What is the difference between calling Stream.Write and using a StreamWriter?
- by John Nelson
What is the difference between instantiating a Stream object, such as MemoryStream and calling the memoryStream.Write() method to write to the stream, and instantiating a StreamWriter object with the stream and calling streamWriter.Write()?
Consider the following scenario:
You have a method that takes a Stream, writes a value, and returns it. The stream is read from later on, so the position must be reset. There are two possible ways of doing it (both seem to work).

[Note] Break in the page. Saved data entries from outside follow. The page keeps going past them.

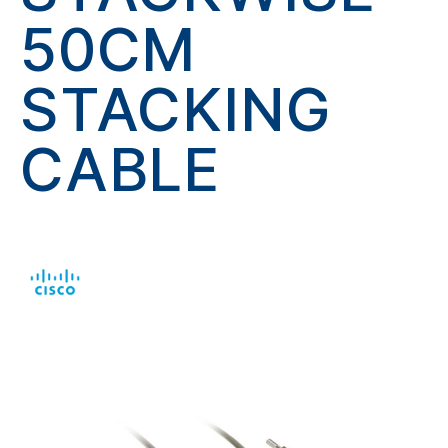
50CM
STACKING
CABLE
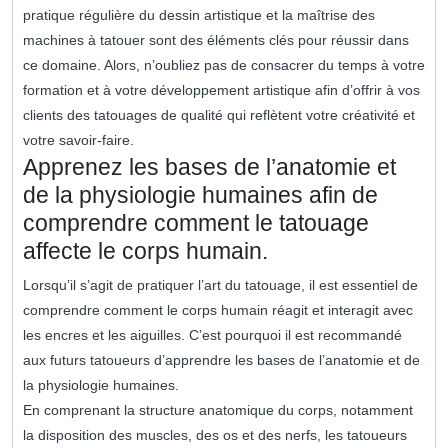
pratique régulière du dessin artistique et la maîtrise des
machines à tatouer sont des éléments clés pour réussir dans
ce domaine. Alors, n’oubliez pas de consacrer du temps à votre
formation et à votre développement artistique afin d’offrir à vos
clients des tatouages de qualité qui reflètent votre créativité et
votre savoir-faire.
Apprenez les bases de l’anatomie et
de la physiologie humaines afin de
comprendre comment le tatouage
affecte le corps humain.
Lorsqu’il s’agit de pratiquer l’art du tatouage, il est essentiel de
comprendre comment le corps humain réagit et interagit avec
les encres et les aiguilles. C’est pourquoi il est recommandé
aux futurs tatoueurs d’apprendre les bases de l’anatomie et de
la physiologie humaines.
En comprenant la structure anatomique du corps, notamment
la disposition des muscles, des os et des nerfs, les tatoueurs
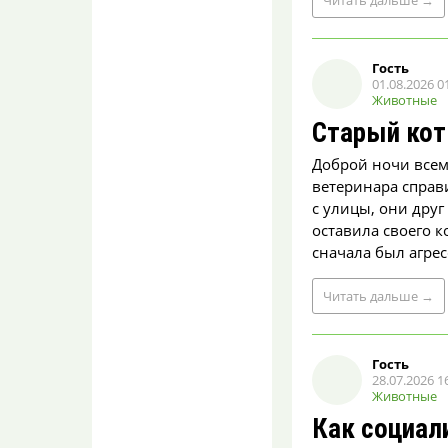
Читать
дальше
→
Вввладик
07.08.2026 14:38
Секс вообще штука
Гость
опасная…
01.08.2026 0
Животные
Браконьеру из
Старый кот
Воронежской области
грозит два года
Доброй ночи всем!
тюрьмы за то что он
хотел поесть рыбки
ветеринара справи
с улицы, они друг
Вввладик
07.08.2026 14:37
оставила своего к
На 23 тыс.? Интересно ка
сначала был агрес
считали и сколько кило…
или будущие поколения
Читать
дальше
→
рыб тоже ...
Пенсионерка избила
свою подругу
Гость
металлической
28.07.2026 1
крышкой
Животные
в Воронежской
Как социал
области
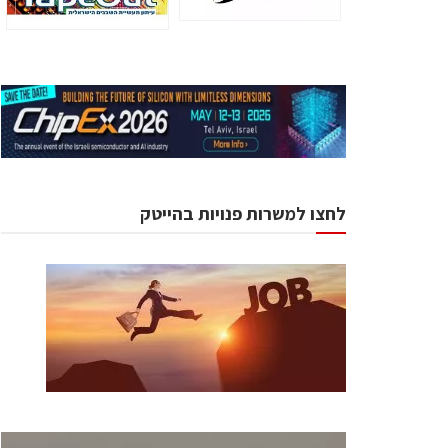
לחצו למשרות פנויות בהייטק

// Instantiate a MemoryStream somewhere
// - Passed to the following two methods
MemoryStream memoryStream = new MemoryStream();
// Not using a StreamWriter
private static Stream WriteToStream(Stream stream, string value)
{
stream.Write(Encoding.Default.GetBytes(value), 0, value.Length);
stream.Flush();
stream.Position = 0;
return stream;
}
// Using a StreamWriter
private static Stream WriteToStreamWithWriter(Stream stream, string value)
{
StreamWriter sw = new StreamWriter(stream);
sw.Write(value, 0, value.Length);
sw.Flush();
stream.Position = 0;
return stream;
}
This is partially a scope problem, as I don't want to close the stream after writing to it since it will be read from later. I also certainly don't want to dispose it either, because that will close my stream. The difference seems to be that not using a StreamWriter introduces a direct dependency on Encoding.Default, but I'm not sure that's a very big deal. What's the difference, if any?